Stored data entries
★ ★ ★
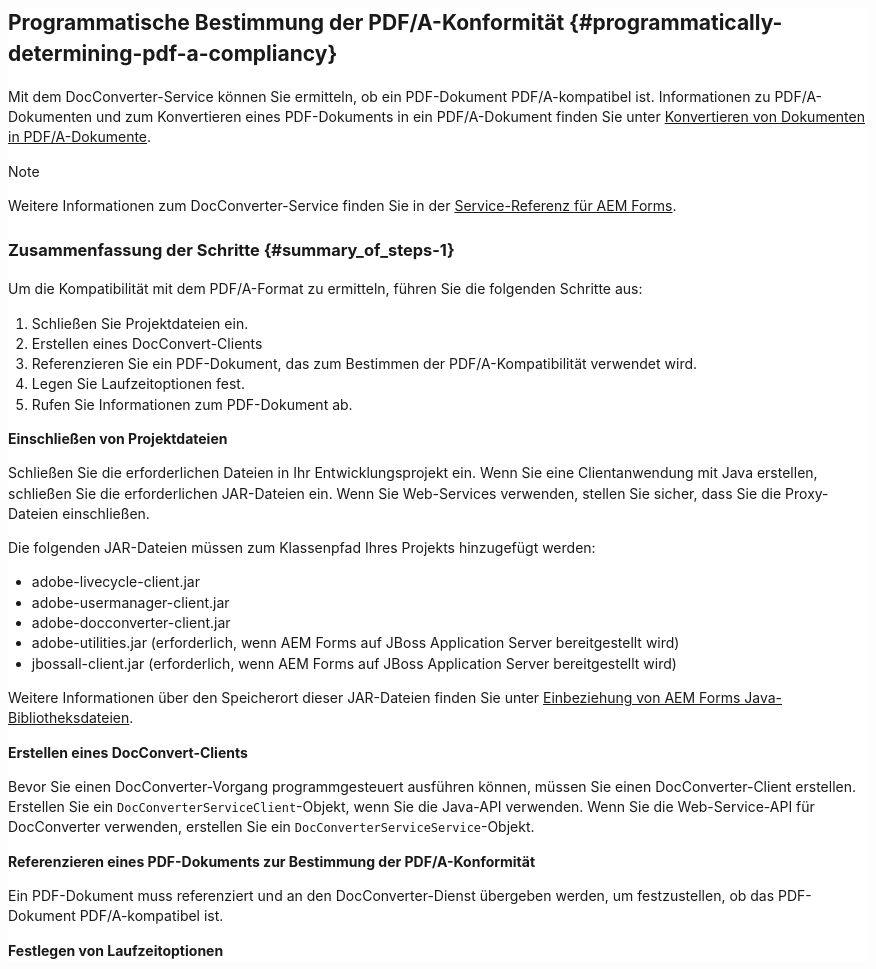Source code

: ## Programmatische Bestimmung der PDF/A-Konformität {#programmatically-determining-pdf-a-compliancy}

Mit dem DocConverter-Service können Sie ermitteln, ob ein PDF-Dokument PDF/A-kompatibel ist. Informationen zu PDF/A-Dokumenten und zum Konvertieren eines PDF-Dokuments in ein PDF/A-Dokument finden Sie unter [Konvertieren von Dokumenten in PDF/A-Dokumente](pdf-a-documents.md#converting-documents-to-pdf-a-documents).

>[!NOTE]
>
>Weitere Informationen zum DocConverter-Service finden Sie in der [Service-Referenz für AEM Forms](https://www.adobe.com/go/learn_aemforms_services_63).

### Zusammenfassung der Schritte {#summary_of_steps-1}

Um die Kompatibilität mit dem PDF/A-Format zu ermitteln, führen Sie die folgenden Schritte aus:

1. Schließen Sie Projektdateien ein.
1. Erstellen eines DocConvert-Clients
1. Referenzieren Sie ein PDF-Dokument, das zum Bestimmen der PDF/A-Kompatibilität verwendet wird.
1. Legen Sie Laufzeitoptionen fest.
1. Rufen Sie Informationen zum PDF-Dokument ab.

**Einschließen von Projektdateien**

Schließen Sie die erforderlichen Dateien in Ihr Entwicklungsprojekt ein. Wenn Sie eine Clientanwendung mit Java erstellen, schließen Sie die erforderlichen JAR-Dateien ein. Wenn Sie Web-Services verwenden, stellen Sie sicher, dass Sie die Proxy-Dateien einschließen.

Die folgenden JAR-Dateien müssen zum Klassenpfad Ihres Projekts hinzugefügt werden:

* adobe-livecycle-client.jar
* adobe-usermanager-client.jar
* adobe-docconverter-client.jar
* adobe-utilities.jar (erforderlich, wenn AEM Forms auf JBoss Application Server bereitgestellt wird)
* jbossall-client.jar (erforderlich, wenn AEM Forms auf JBoss Application Server bereitgestellt wird)

Weitere Informationen über den Speicherort dieser JAR-Dateien finden Sie unter [Einbeziehung von AEM Forms Java-Bibliotheksdateien](/help/forms/developing/invoking-aem-forms-using-java.md#including-aem-forms-java-library-files).

**Erstellen eines DocConvert-Clients**

Bevor Sie einen DocConverter-Vorgang programmgesteuert ausführen können, müssen Sie einen DocConverter-Client erstellen. Erstellen Sie ein `DocConverterServiceClient`-Objekt, wenn Sie die Java-API verwenden. Wenn Sie die Web-Service-API für DocConverter verwenden, erstellen Sie ein `DocConverterServiceService`-Objekt.

**Referenzieren eines PDF-Dokuments zur Bestimmung der PDF/A-Konformität**

Ein PDF-Dokument muss referenziert und an den DocConverter-Dienst übergeben werden, um festzustellen, ob das PDF-Dokument PDF/A-kompatibel ist.

**Festlegen von Laufzeitoptionen**

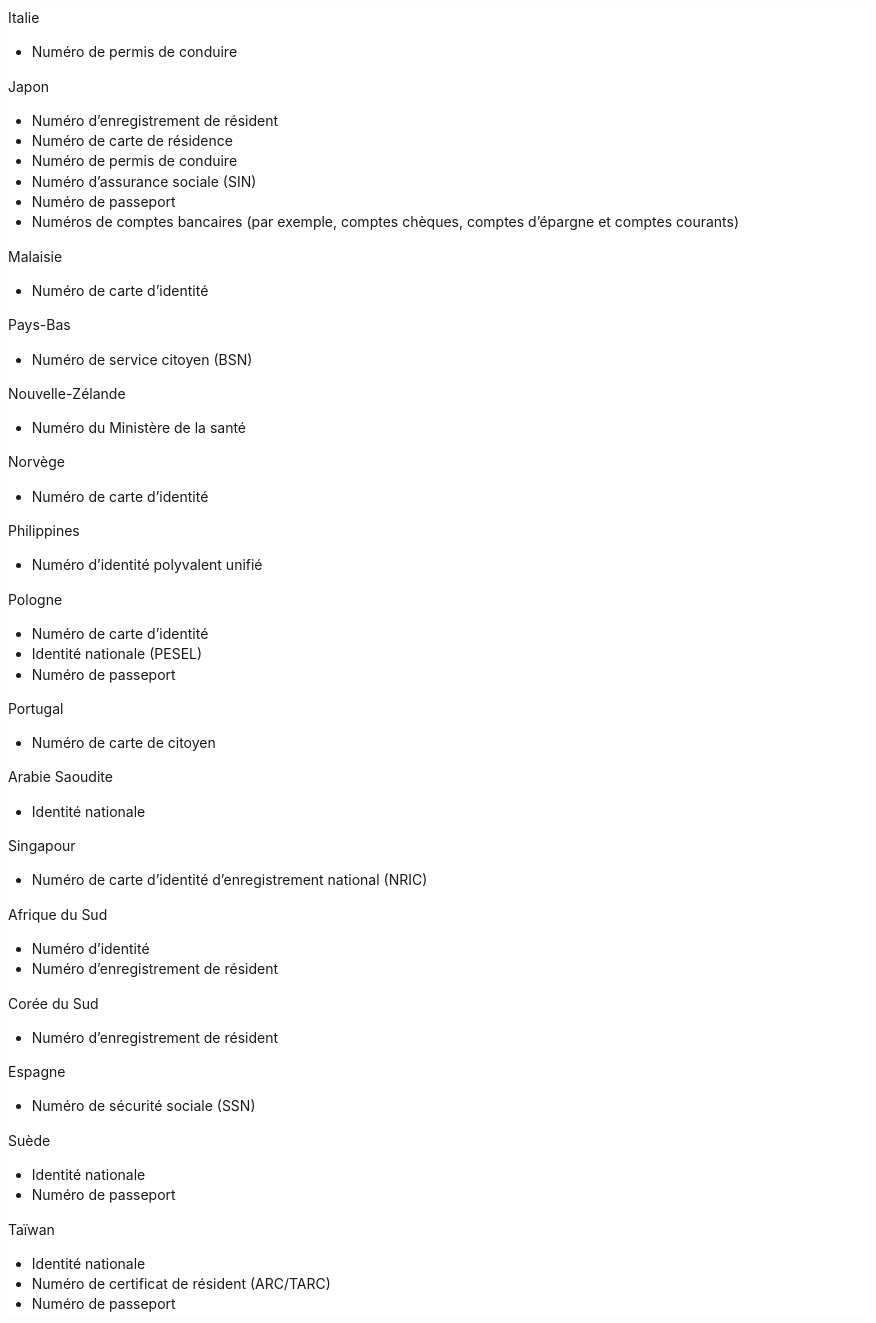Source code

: Italie
* Numéro de permis de conduire

Japon
* Numéro d’enregistrement de résident
* Numéro de carte de résidence
* Numéro de permis de conduire
* Numéro d’assurance sociale (SIN)
* Numéro de passeport
* Numéros de comptes bancaires (par exemple, comptes chèques, comptes d’épargne et comptes courants)

Malaisie
* Numéro de carte d’identité

Pays-Bas
* Numéro de service citoyen (BSN)

Nouvelle-Zélande
* Numéro du Ministère de la santé

Norvège
* Numéro de carte d’identité

Philippines
* Numéro d’identité polyvalent unifié

Pologne
* Numéro de carte d’identité
* Identité nationale (PESEL)
* Numéro de passeport

Portugal 
* Numéro de carte de citoyen

Arabie Saoudite
* Identité nationale

Singapour
* Numéro de carte d’identité d’enregistrement national (NRIC)

Afrique du Sud
* Numéro d’identité
* Numéro d’enregistrement de résident

Corée du Sud
* Numéro d’enregistrement de résident

Espagne 
* Numéro de sécurité sociale (SSN)

Suède
* Identité nationale
* Numéro de passeport

Taïwan 
* Identité nationale
* Numéro de certificat de résident (ARC/TARC)
* Numéro de passeport
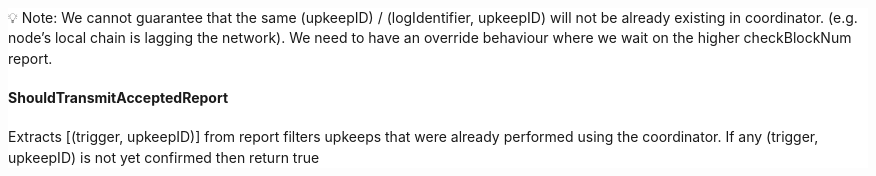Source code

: <aside>
💡 Note: We cannot guarantee that the same (upkeepID) / (logIdentifier, upkeepID) will not be already existing in coordinator. (e.g. node’s local chain is lagging the network). We need to have an override behaviour where we wait on the higher checkBlockNum report.
</aside>

#### ShouldTransmitAcceptedReport

Extracts [(trigger, upkeepID)] from report filters upkeeps that were already performed using the coordinator. If any (trigger, upkeepID) is not yet confirmed then return true
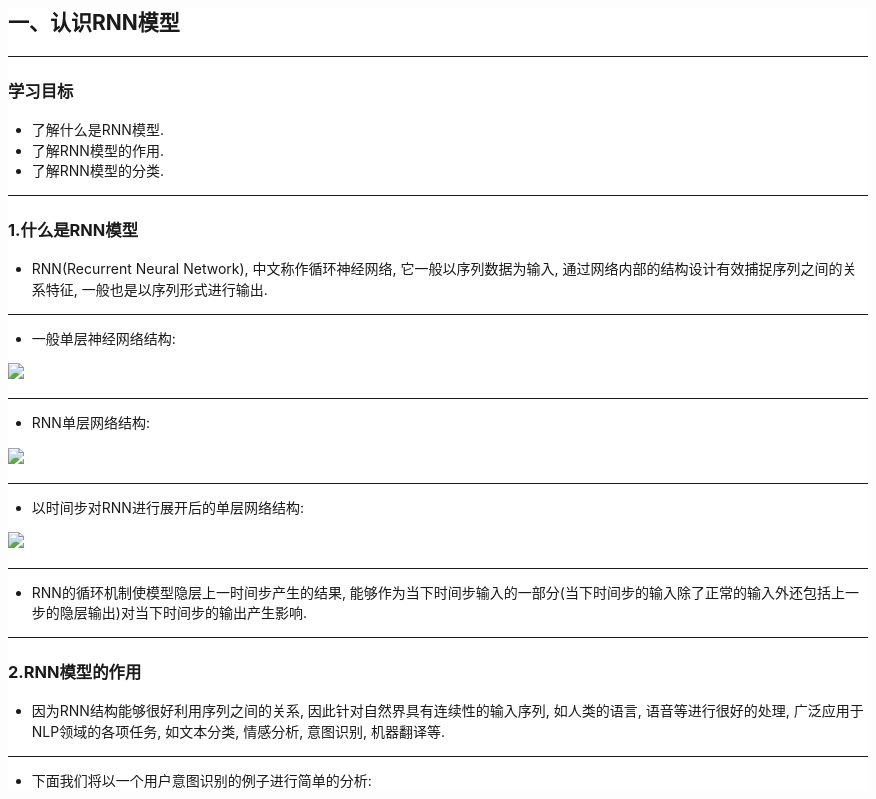 
## 一、认识RNN模型

---

### 学习目标
* 了解什么是RNN模型.
* 了解RNN模型的作用.
* 了解RNN模型的分类.

---


### 1.什么是RNN模型

* RNN(Recurrent Neural Network), 中文称作循环神经网络, 它一般以序列数据为输入, 通过网络内部的结构设计有效捕捉序列之间的关系特征, 一般也是以序列形式进行输出.

---

* 一般单层神经网络结构:

![](https://tva1.sinaimg.cn/large/e6c9d24ely1h15x6mhat6j203405kwea.jpg)

---


* RNN单层网络结构:

![](https://tva1.sinaimg.cn/large/e6c9d24ely1h15x6vz31gg206y06yjsj.gif)

 

---


* 以时间步对RNN进行展开后的单层网络结构:

![](https://tva1.sinaimg.cn/large/e6c9d24ely1h15x7drqbwg20dc07idk4.gif)



---


* RNN的循环机制使模型隐层上一时间步产生的结果, 能够作为当下时间步输入的一部分(当下时间步的输入除了正常的输入外还包括上一步的隐层输出)对当下时间步的输出产生影响.


---

### 2.RNN模型的作用

* 因为RNN结构能够很好利用序列之间的关系, 因此针对自然界具有连续性的输入序列, 如人类的语言, 语音等进行很好的处理, 广泛应用于NLP领域的各项任务, 如文本分类, 情感分析, 意图识别, 机器翻译等.
  

---

* 下面我们将以一个用户意图识别的例子进行简单的分析:
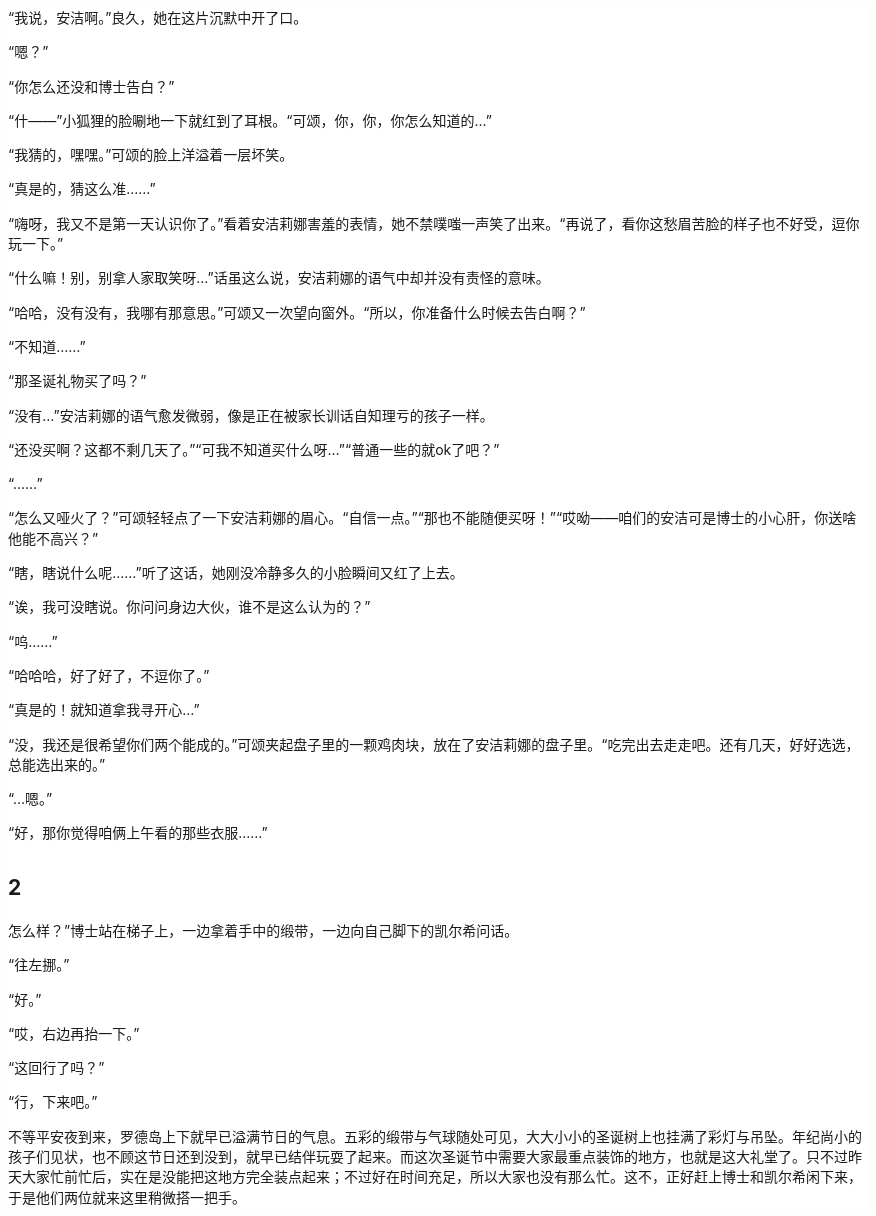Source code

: “我说，安洁啊。”良久，她在这片沉默中开了口。

“嗯？”

“你怎么还没和博士告白？”

“什——”小狐狸的脸唰地一下就红到了耳根。“可颂，你，你，你怎么知道的…”

“我猜的，嘿嘿。”可颂的脸上洋溢着一层坏笑。

“真是的，猜这么准……”

“嗨呀，我又不是第一天认识你了。”看着安洁莉娜害羞的表情，她不禁噗嗤一声笑了出来。“再说了，看你这愁眉苦脸的样子也不好受，逗你玩一下。”

“什么嘛！别，别拿人家取笑呀…”话虽这么说，安洁莉娜的语气中却并没有责怪的意味。

“哈哈，没有没有，我哪有那意思。”可颂又一次望向窗外。“所以，你准备什么时候去告白啊？”

“不知道……”

“那圣诞礼物买了吗？”

“没有…”安洁莉娜的语气愈发微弱，像是正在被家长训话自知理亏的孩子一样。

“还没买啊？这都不剩几天了。”“可我不知道买什么呀…”“普通一些的就ok了吧？”

“……”

“怎么又哑火了？”可颂轻轻点了一下安洁莉娜的眉心。“自信一点。”“那也不能随便买呀！”“哎呦——咱们的安洁可是博士的小心肝，你送啥他能不高兴？”

“瞎，瞎说什么呢……”听了这话，她刚没冷静多久的小脸瞬间又红了上去。

“诶，我可没瞎说。你问问身边大伙，谁不是这么认为的？”

“呜……”

“哈哈哈，好了好了，不逗你了。”

“真是的！就知道拿我寻开心…”

“没，我还是很希望你们两个能成的。”可颂夹起盘子里的一颗鸡肉块，放在了安洁莉娜的盘子里。“吃完出去走走吧。还有几天，好好选选，总能选出来的。”

“…嗯。”

“好，那你觉得咱俩上午看的那些衣服……”

## 2

怎么样？”博士站在梯子上，一边拿着手中的缎带，一边向自己脚下的凯尔希问话。

“往左挪。”

“好。”

“哎，右边再抬一下。”

“这回行了吗？”

“行，下来吧。”

不等平安夜到来，罗德岛上下就早已溢满节日的气息。五彩的缎带与气球随处可见，大大小小的圣诞树上也挂满了彩灯与吊坠。年纪尚小的孩子们见状，也不顾这节日还到没到，就早已结伴玩耍了起来。而这次圣诞节中需要大家最重点装饰的地方，也就是这大礼堂了。只不过昨天大家忙前忙后，实在是没能把这地方完全装点起来；不过好在时间充足，所以大家也没有那么忙。这不，正好赶上博士和凯尔希闲下来，于是他们两位就来这里稍微搭一把手。
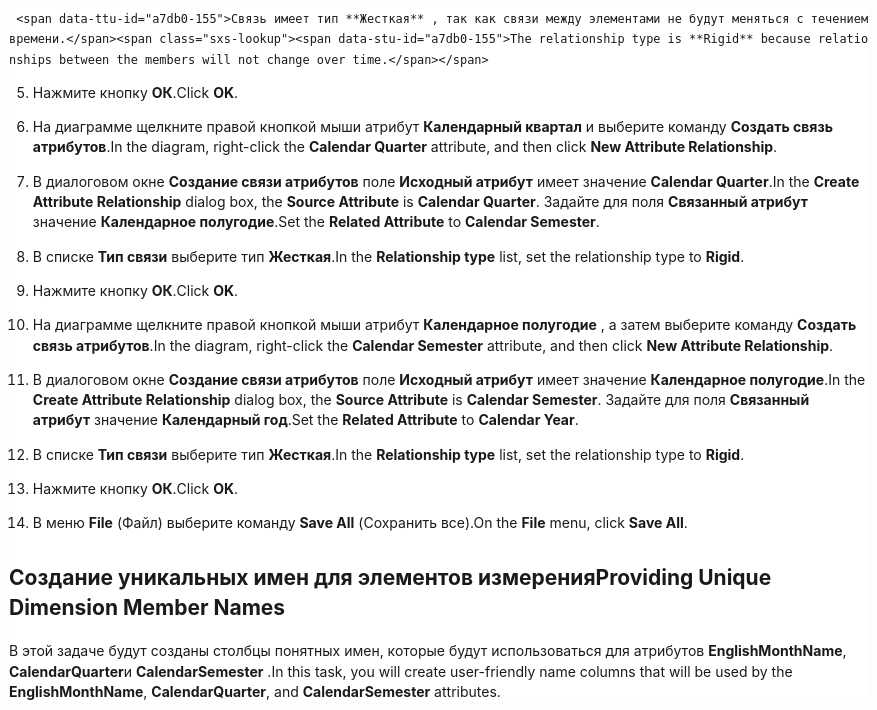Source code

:      <span data-ttu-id="a7db0-155">Связь имеет тип **Жесткая** , так как связи между элементами не будут меняться с течением времени.</span><span class="sxs-lookup"><span data-stu-id="a7db0-155">The relationship type is **Rigid** because relationships between the members will not change over time.</span></span>  
  
5.  <span data-ttu-id="a7db0-156">Нажмите кнопку **ОК**.</span><span class="sxs-lookup"><span data-stu-id="a7db0-156">Click **OK**.</span></span>  
  
6.  <span data-ttu-id="a7db0-157">На диаграмме щелкните правой кнопкой мыши атрибут **Календарный квартал** и выберите команду **Создать связь атрибутов**.</span><span class="sxs-lookup"><span data-stu-id="a7db0-157">In the diagram, right-click the **Calendar Quarter** attribute, and then click **New Attribute Relationship**.</span></span>  
  
7.  <span data-ttu-id="a7db0-158">В диалоговом окне **Создание связи атрибутов** поле **Исходный атрибут** имеет значение **Calendar Quarter**.</span><span class="sxs-lookup"><span data-stu-id="a7db0-158">In the **Create Attribute Relationship** dialog box, the **Source Attribute** is **Calendar Quarter**.</span></span> <span data-ttu-id="a7db0-159">Задайте для поля **Связанный атрибут** значение **Календарное полугодие**.</span><span class="sxs-lookup"><span data-stu-id="a7db0-159">Set the **Related Attribute** to **Calendar Semester**.</span></span>  
  
8.  <span data-ttu-id="a7db0-160">В списке **Тип связи** выберите тип **Жесткая**.</span><span class="sxs-lookup"><span data-stu-id="a7db0-160">In the **Relationship type** list, set the relationship type to **Rigid**.</span></span>  
  
9. <span data-ttu-id="a7db0-161">Нажмите кнопку **ОК**.</span><span class="sxs-lookup"><span data-stu-id="a7db0-161">Click **OK**.</span></span>  
  
10. <span data-ttu-id="a7db0-162">На диаграмме щелкните правой кнопкой мыши атрибут **Календарное полугодие** , а затем выберите команду **Создать связь атрибутов**.</span><span class="sxs-lookup"><span data-stu-id="a7db0-162">In the diagram, right-click the **Calendar Semester** attribute, and then click **New Attribute Relationship**.</span></span>  
  
11. <span data-ttu-id="a7db0-163">В диалоговом окне **Создание связи атрибутов** поле **Исходный атрибут** имеет значение **Календарное полугодие**.</span><span class="sxs-lookup"><span data-stu-id="a7db0-163">In the **Create Attribute Relationship** dialog box, the **Source Attribute** is **Calendar Semester**.</span></span> <span data-ttu-id="a7db0-164">Задайте для поля **Связанный атрибут** значение **Календарный год**.</span><span class="sxs-lookup"><span data-stu-id="a7db0-164">Set the **Related Attribute** to **Calendar Year**.</span></span>  
  
12. <span data-ttu-id="a7db0-165">В списке **Тип связи** выберите тип **Жесткая**.</span><span class="sxs-lookup"><span data-stu-id="a7db0-165">In the **Relationship type** list, set the relationship type to **Rigid**.</span></span>  
  
13. <span data-ttu-id="a7db0-166">Нажмите кнопку **ОК**.</span><span class="sxs-lookup"><span data-stu-id="a7db0-166">Click **OK**.</span></span>  
  
14. <span data-ttu-id="a7db0-167">В меню **File** (Файл) выберите команду **Save All** (Сохранить все).</span><span class="sxs-lookup"><span data-stu-id="a7db0-167">On the **File** menu, click **Save All**.</span></span>  
  
## <a name="providing-unique-dimension-member-names"></a><span data-ttu-id="a7db0-168">Создание уникальных имен для элементов измерения</span><span class="sxs-lookup"><span data-stu-id="a7db0-168">Providing Unique Dimension Member Names</span></span>  
 <span data-ttu-id="a7db0-169">В этой задаче будут созданы столбцы понятных имен, которые будут использоваться для атрибутов **EnglishMonthName**, **CalendarQuarter**и **CalendarSemester** .</span><span class="sxs-lookup"><span data-stu-id="a7db0-169">In this task, you will create user-friendly name columns that will be used by the **EnglishMonthName**, **CalendarQuarter**, and **CalendarSemester** attributes.</span></span>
★ ★ ★
Description of the task
Copy the data verbatim from its first line through the line containing "### Zusammenfassung der", including that line, and omit the pictures.

Answer space
Source code

: ## Programmatische Bestimmung der PDF/A-Konformität {#programmatically-determining-pdf-a-compliancy}

Mit dem DocConverter-Service können Sie ermitteln, ob ein PDF-Dokument PDF/A-kompatibel ist. Informationen zu PDF/A-Dokumenten und zum Konvertieren eines PDF-Dokuments in ein PDF/A-Dokument finden Sie unter [Konvertieren von Dokumenten in PDF/A-Dokumente](pdf-a-documents.md#converting-documents-to-pdf-a-documents).

>[!NOTE]
>
>Weitere Informationen zum DocConverter-Service finden Sie in der [Service-Referenz für AEM Forms](https://www.adobe.com/go/learn_aemforms_services_63).

### Zusammenfassung der Schritte {#summary_of_steps-1}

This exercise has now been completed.